Rigor is creating an environment in which each student is expected to learn at high levels,
each student is supported so he or she can learn at high levels,
and each student demonstrates learning at high levels (Blackburn, 2008).

Saturday, February 11, 2012

How Do You View the Potential of Your Students?

One of the most powerful lessons I learned from my students was the importance of my vision. I needed to see them as more than who they were at that moment.

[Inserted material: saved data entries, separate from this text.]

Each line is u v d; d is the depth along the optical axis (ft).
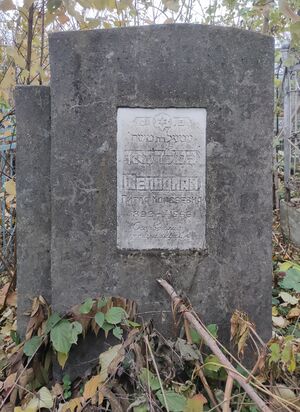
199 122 7.32
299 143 16.90
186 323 6.88
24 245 7.74
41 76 10.13
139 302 7.44
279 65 19.71
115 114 7.23
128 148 7.30
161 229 7.42
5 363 7.96
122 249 7.40
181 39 7.16
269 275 7.61
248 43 7.32
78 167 7.28
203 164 7.38
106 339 7.39
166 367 6.49
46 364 7.36
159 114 7.28
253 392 5.34
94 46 7.13
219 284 7.48
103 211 7.34
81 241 7.35
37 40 12.35
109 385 6.32
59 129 7.23
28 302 7.79
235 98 7.33
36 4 11.18
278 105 20.58
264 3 13.55
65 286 7.41
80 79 7.18
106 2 8.45
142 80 7.20
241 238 7.49
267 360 6.31
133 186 7.36
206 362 6.62
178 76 7.22
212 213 7.41
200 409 5.78
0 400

    Just as butterflies are not in their final beautiful state when they are born, or when they are caterpillars, or when they form into a chrysalis, so our students are not in their final beautiful state when we are teaching them. Think about that for a minute. Where are the students you teach? Are they newborn? Are they caterpillars? Or are they inside a chrysalis? What does that mean to you? If you think about your students as butterflies in the making, how does that change how you view them? One of the most difficult things for teachers to do is to keep our expectations high, especially when our students’ actions make us think less of them. There were days my students challenged me to come up with any positive thoughts about them, but those were the days they needed me the most. I found they needed me to believe they are butterflies when they were most acting like worms! What about your students?  Any of them need you to not only believe in them, but to believe FOR them?
Please don't forget to vote on the right.  What is the next resource you would like to see me write?


  1. Love this. I used to always think of my students this way. It was almost like I could see the person and student they could be and then we'd work toward that. I felt this was particularly true with their writing where I'd so often see these wonderful kernels of goodness (sometimes brilliance). It hurts more, though, when our kids don't meet those expectations. Now I work mainly with teachers and it is, at times, quite similar!

    1. It is hard when they don't meet our expectations. I continue to find that students (and teachers) not only need us to keep believing in them, but sometimes they need us to believe for them!